## EXERCISE GOAL
Rewrite the records below as a JSON list of strings, with one string for each line and no blank lines. Leave out the pictures.

==== RECORDS SHOWN ====

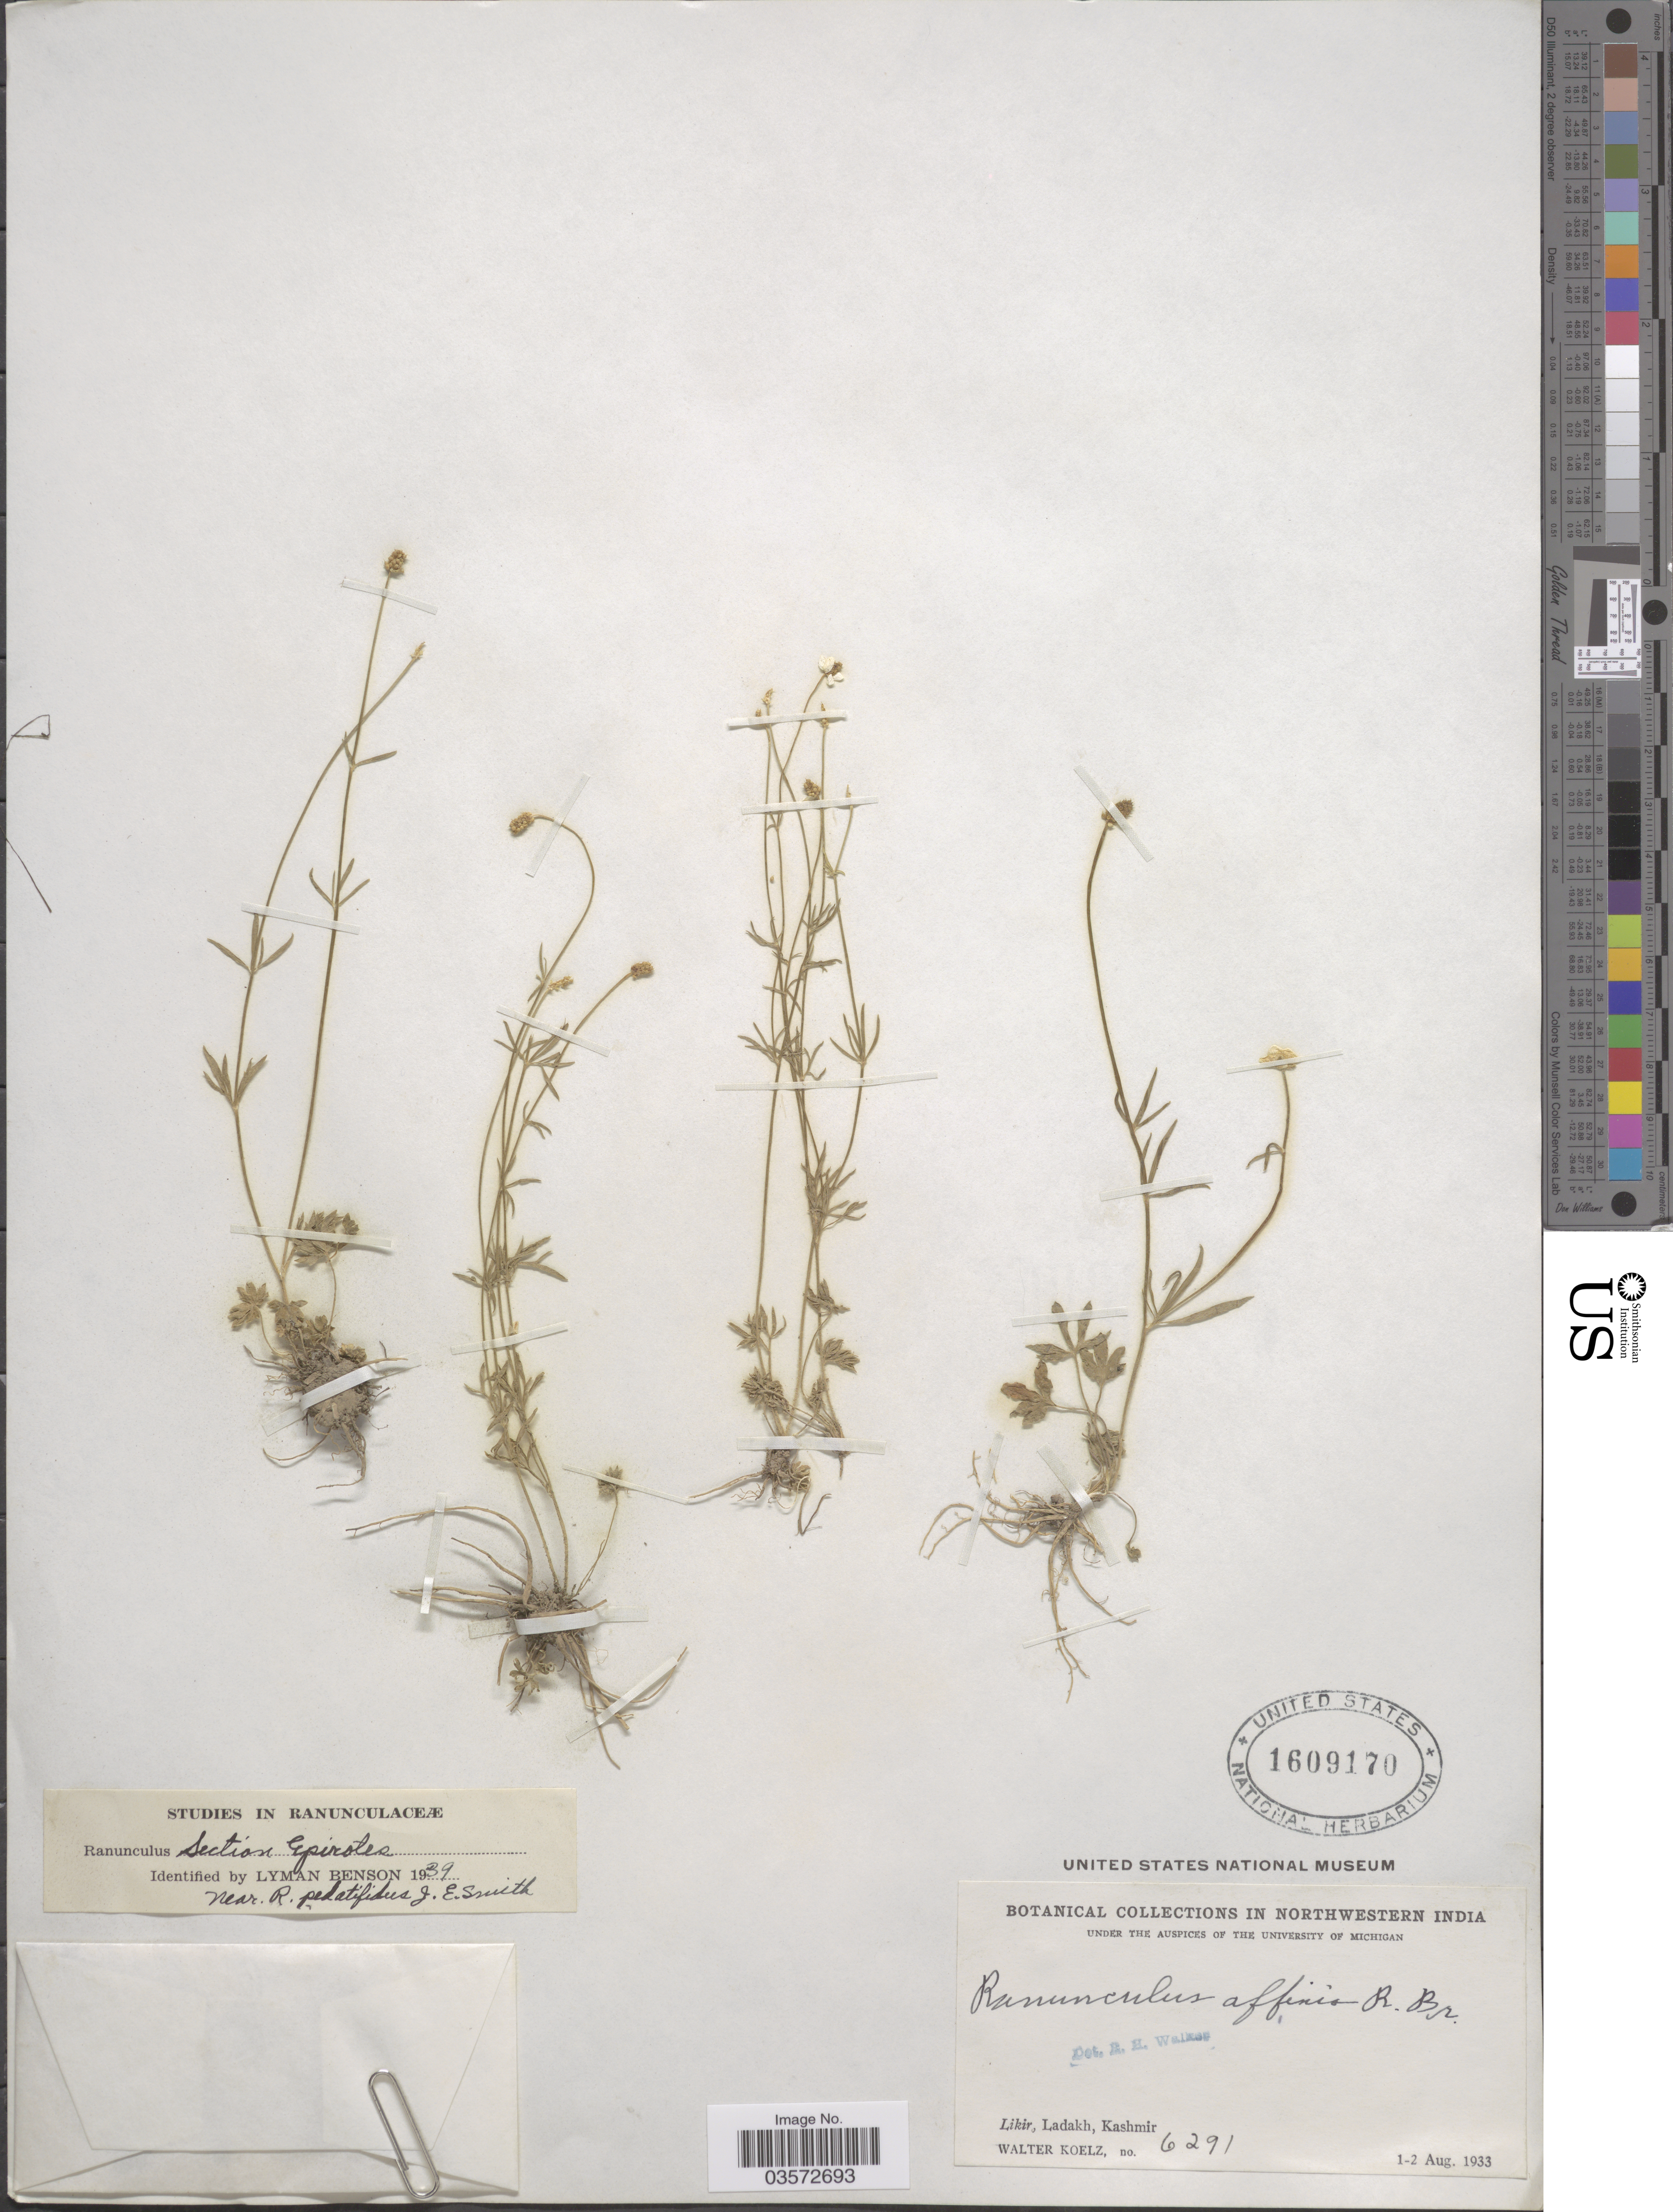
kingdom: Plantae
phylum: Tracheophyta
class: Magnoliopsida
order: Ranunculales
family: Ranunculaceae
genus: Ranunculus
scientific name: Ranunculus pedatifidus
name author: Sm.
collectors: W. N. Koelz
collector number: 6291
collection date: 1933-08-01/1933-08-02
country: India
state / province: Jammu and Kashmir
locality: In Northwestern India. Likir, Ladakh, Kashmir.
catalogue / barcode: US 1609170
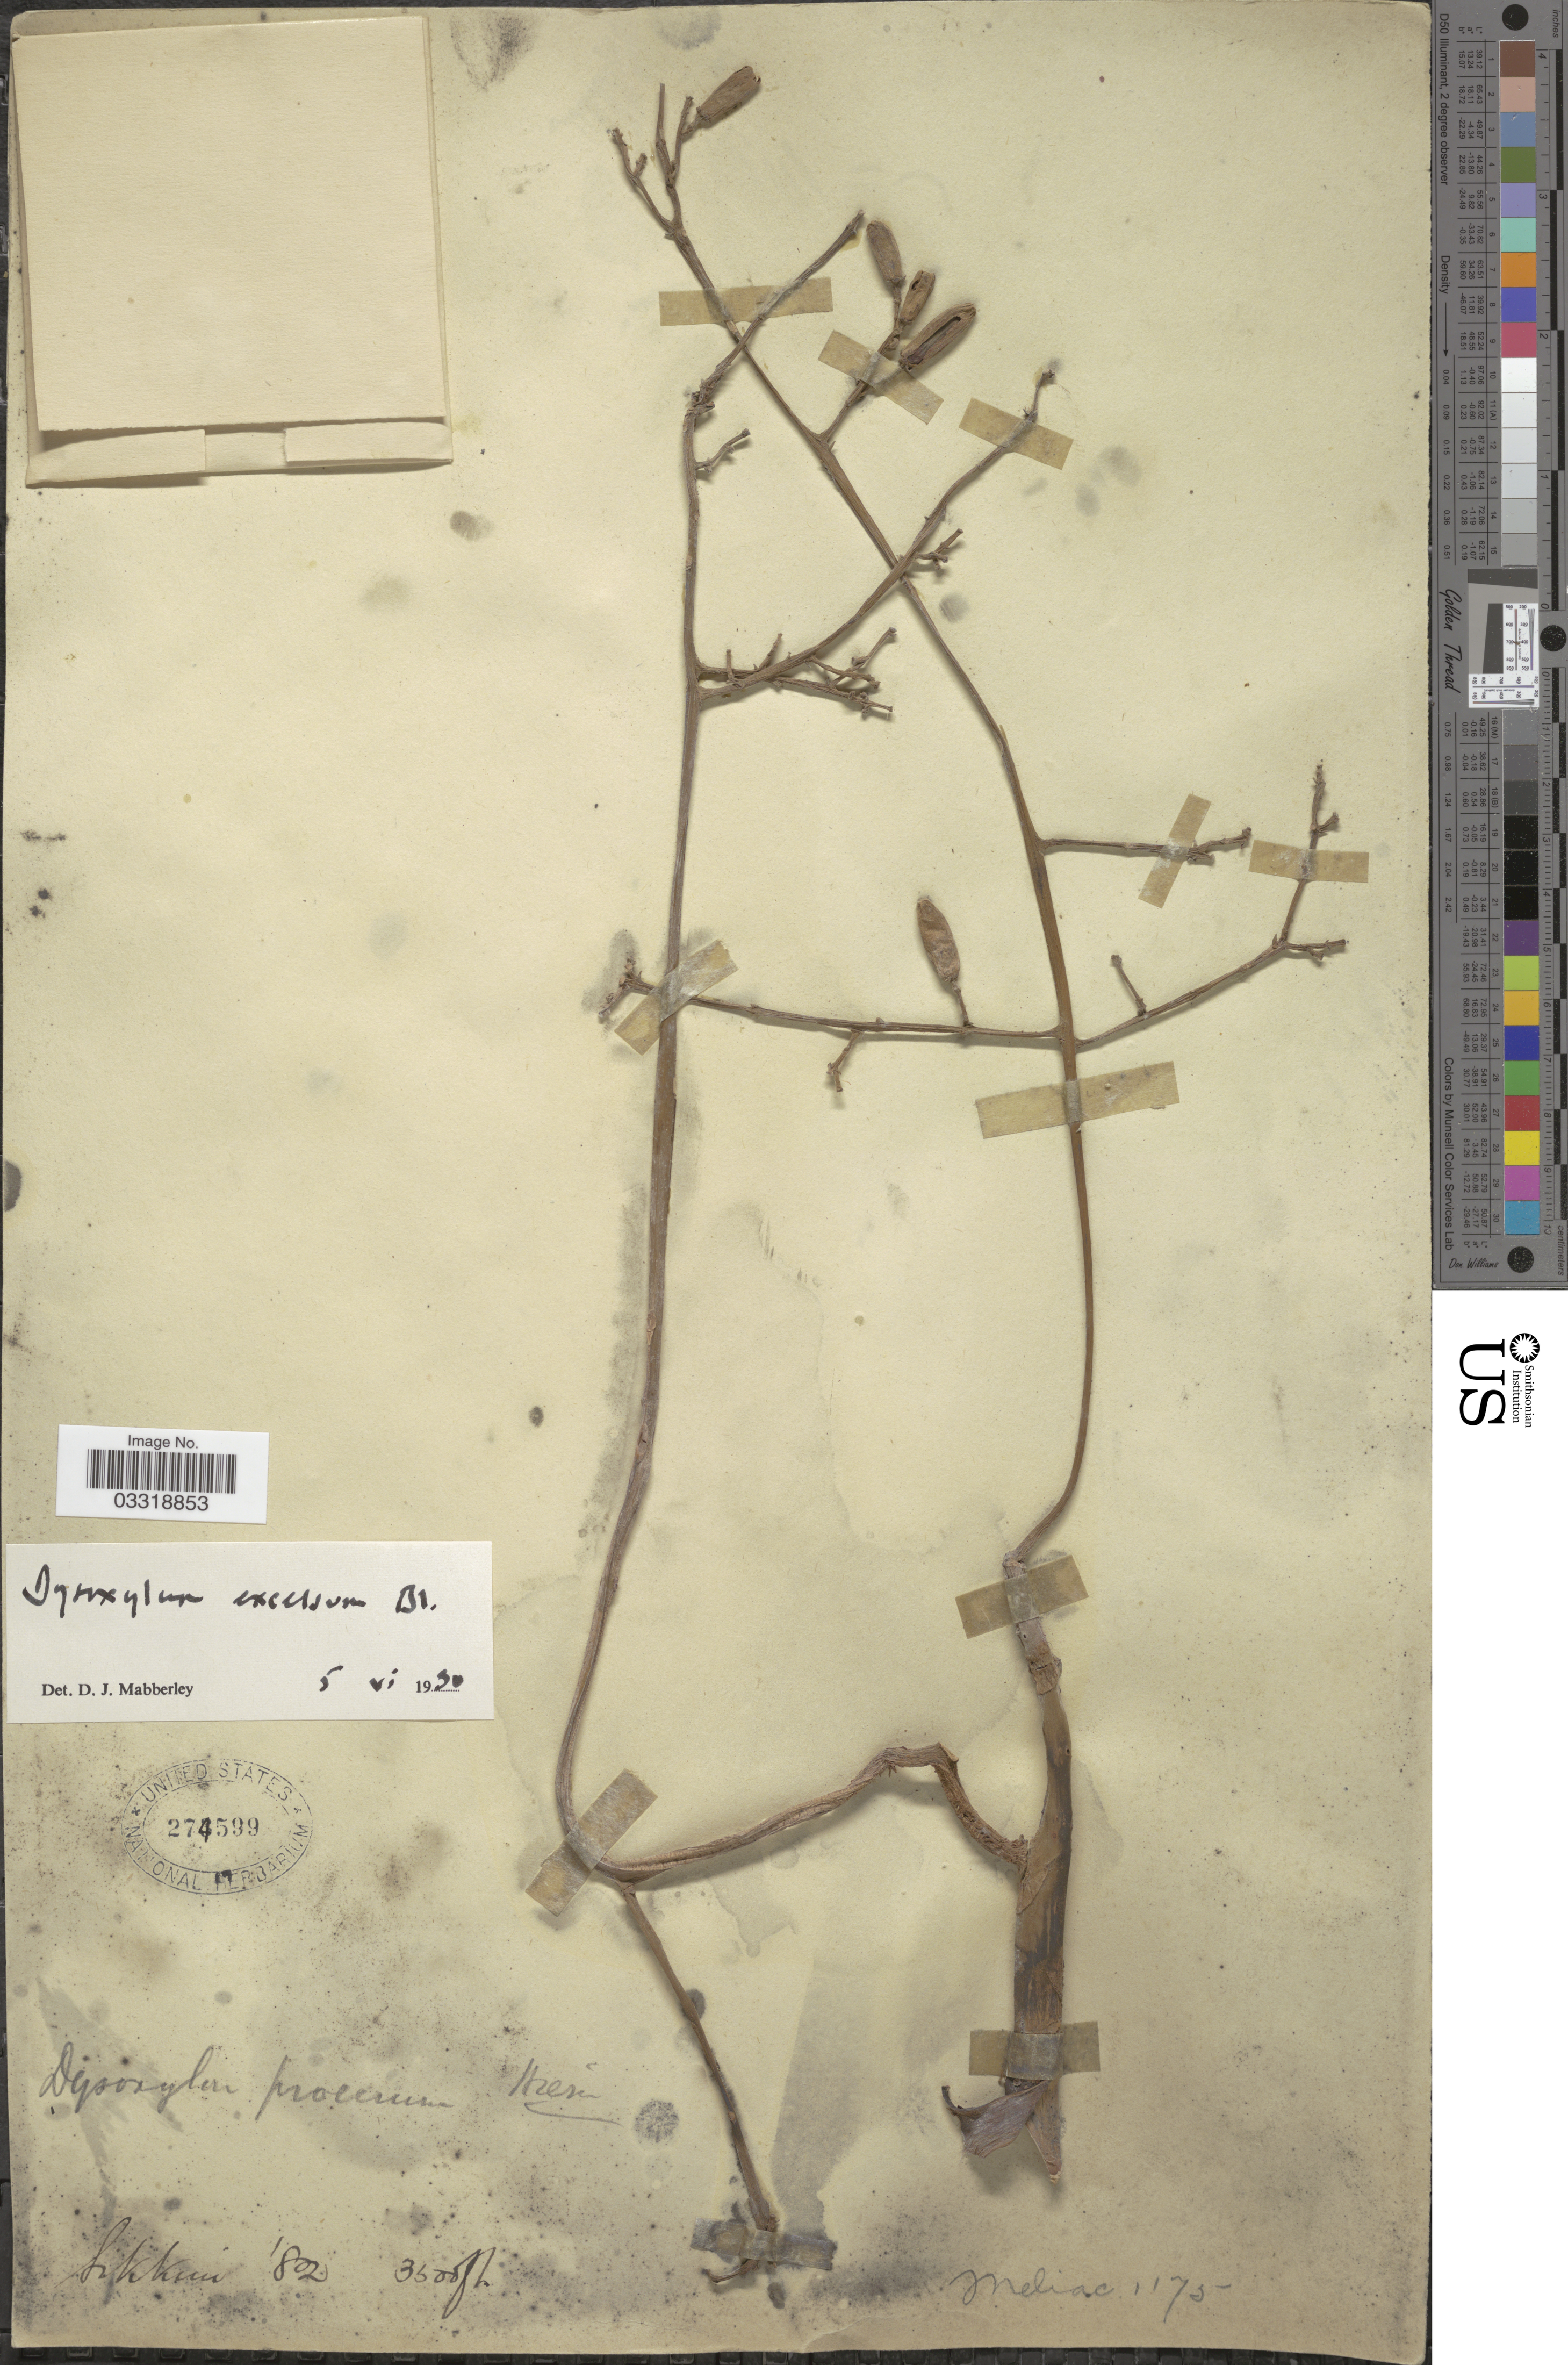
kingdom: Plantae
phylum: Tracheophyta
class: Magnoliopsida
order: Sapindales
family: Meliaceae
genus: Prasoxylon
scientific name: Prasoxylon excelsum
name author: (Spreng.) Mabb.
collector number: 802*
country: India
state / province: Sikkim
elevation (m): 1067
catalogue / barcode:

====

## EXERCISE RESPONSE
[
  "kingdom: Plantae",
  "phylum: Tracheophyta",
  "class: Magnoliopsida",
  "order: Ranunculales",
  "family: Ranunculaceae",
  "genus: Ranunculus",
  "scientific name: Ranunculus pedatifidus",
  "name author: Sm.",
  "collectors: W. N. Koelz",
  "collector number: 6291",
  "collection date: 1933-08-01/1933-08-02",
  "country: India",
  "state / province: Jammu and Kashmir",
  "locality: In Northwestern India. Likir, Ladakh, Kashmir.",
  "catalogue / barcode: US 1609170",
  "kingdom: Plantae",
  "phylum: Tracheophyta",
  "class: Magnoliopsida",
  "order: Sapindales",
  "family: Meliaceae",
  "genus: Prasoxylon",
  "scientific name: Prasoxylon excelsum",
  "name author: (Spreng.) Mabb.",
  "collector number: 802*",
  "country: India",
  "state / province: Sikkim",
  "elevation (m): 1067",
  "catalogue / barcode:"
]